- _Problem_
Find every line below that contains the word "управления" and copy it out.

- _Listed records_

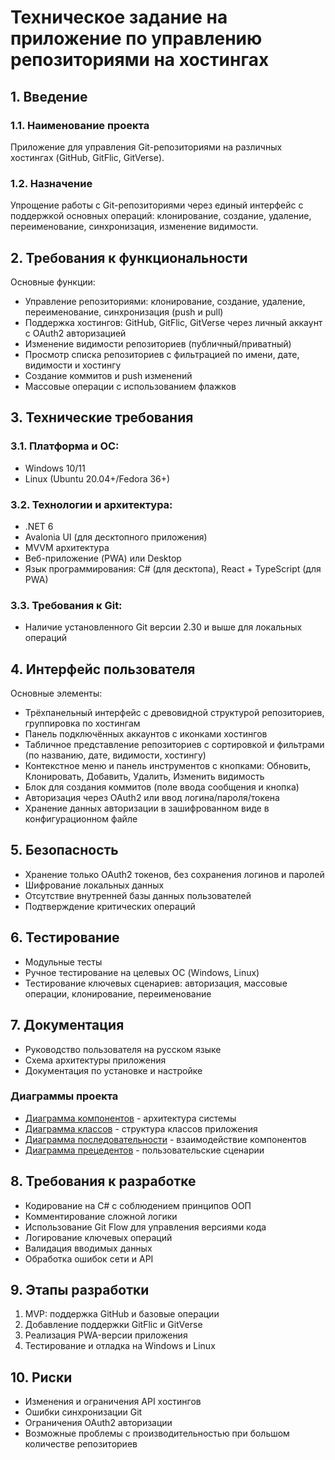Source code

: # Техническое задание на приложение по управлению репозиториями на хостингах

## 1. Введение  

### 1.1. Наименование проекта  
Приложение для управления Git-репозиториями на различных хостингах (GitHub, GitFlic, GitVerse).

### 1.2. Назначение  
Упрощение работы с Git-репозиториями через единый интерфейс с поддержкой основных операций: клонирование, создание, удаление, переименование, синхронизация, изменение видимости.

## 2. Требования к функциональности  
Основные функции:
- Управление репозиториями: клонирование, создание, удаление, переименование, синхронизация (push и pull)
- Поддержка хостингов: GitHub, GitFlic, GitVerse через личный аккаунт с OAuth2 авторизацией
- Изменение видимости репозиториев (публичный/приватный)
- Просмотр списка репозиториев с фильтрацией по имени, дате, видимости и хостингу
- Создание коммитов и push изменений
- Массовые операции с использованием флажков

## 3. Технические требования  

### 3.1. Платформа и ОС:  
- Windows 10/11  
- Linux (Ubuntu 20.04+/Fedora 36+)  

### 3.2. Технологии и архитектура:  
- .NET 6  
- Avalonia UI (для десктопного приложения)  
- MVVM архитектура  
- Веб-приложение (PWA) или Desktop  
- Язык программирования: C# (для десктопа), React + TypeScript (для PWA)

### 3.3. Требования к Git:  
- Наличие установленного Git версии 2.30 и выше для локальных операций  

## 4. Интерфейс пользователя  
Основные элементы:  
- Трёхпанельный интерфейс с древовидной структурой репозиториев, группировка по хостингам  
- Панель подключённых аккаунтов с иконками хостингов  
- Табличное представление репозиториев с сортировкой и фильтрами (по названию, дате, видимости, хостингу)  
- Контекстное меню и панель инструментов с кнопками: Обновить, Клонировать, Добавить, Удалить, Изменить видимость  
- Блок для создания коммитов (поле ввода сообщения и кнопка)  
- Авторизация через OAuth2 или ввод логина/пароля/токена  
- Хранение данных авторизации в зашифрованном виде в конфигурационном файле  

## 5. Безопасность  
- Хранение только OAuth2 токенов, без сохранения логинов и паролей  
- Шифрование локальных данных  
- Отсутствие внутренней базы данных пользователей  
- Подтверждение критических операций

## 6. Тестирование  
- Модульные тесты
- Ручное тестирование на целевых ОС (Windows, Linux)  
- Тестирование ключевых сценариев: авторизация, массовые операции, клонирование, переименование  

## 7. Документация  
- Руководство пользователя на русском языке  
- Схема архитектуры приложения  
- Документация по установке и настройке  

### Диаграммы проекта
- [Диаграмма компонентов](Diagrams/component_diagram.puml) - архитектура системы
- [Диаграмма классов](Diagrams/class_diagram.puml) - структура классов приложения
- [Диаграмма последовательности](Diagrams/sequence_diagram.puml) - взаимодействие компонентов
- [Диаграмма прецедентов](Diagrams/use_case_diagram.puml) - пользовательские сценарии

## 8. Требования к разработке  
- Кодирование на C# с соблюдением принципов ООП  
- Комментирование сложной логики  
- Использование Git Flow для управления версиями кода  
- Логирование ключевых операций  
- Валидация вводимых данных  
- Обработка ошибок сети и API  

## 9. Этапы разработки  
1. MVP: поддержка GitHub и базовые операции  
2. Добавление поддержки GitFlic и GitVerse  
3. Реализация PWA-версии приложения  
4. Тестирование и отладка на Windows и Linux  

## 10. Риски  
- Изменения и ограничения API хостингов  
- Ошибки синхронизации Git  
- Ограничения OAuth2 авторизации  
- Возможные проблемы с производительностью при большом количестве репозиториев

- _Final answer_
Приложение для управления Git-репозиториями на различных хостингах (GitHub, GitFlic, GitVerse).
- Использование Git Flow для управления версиями кода  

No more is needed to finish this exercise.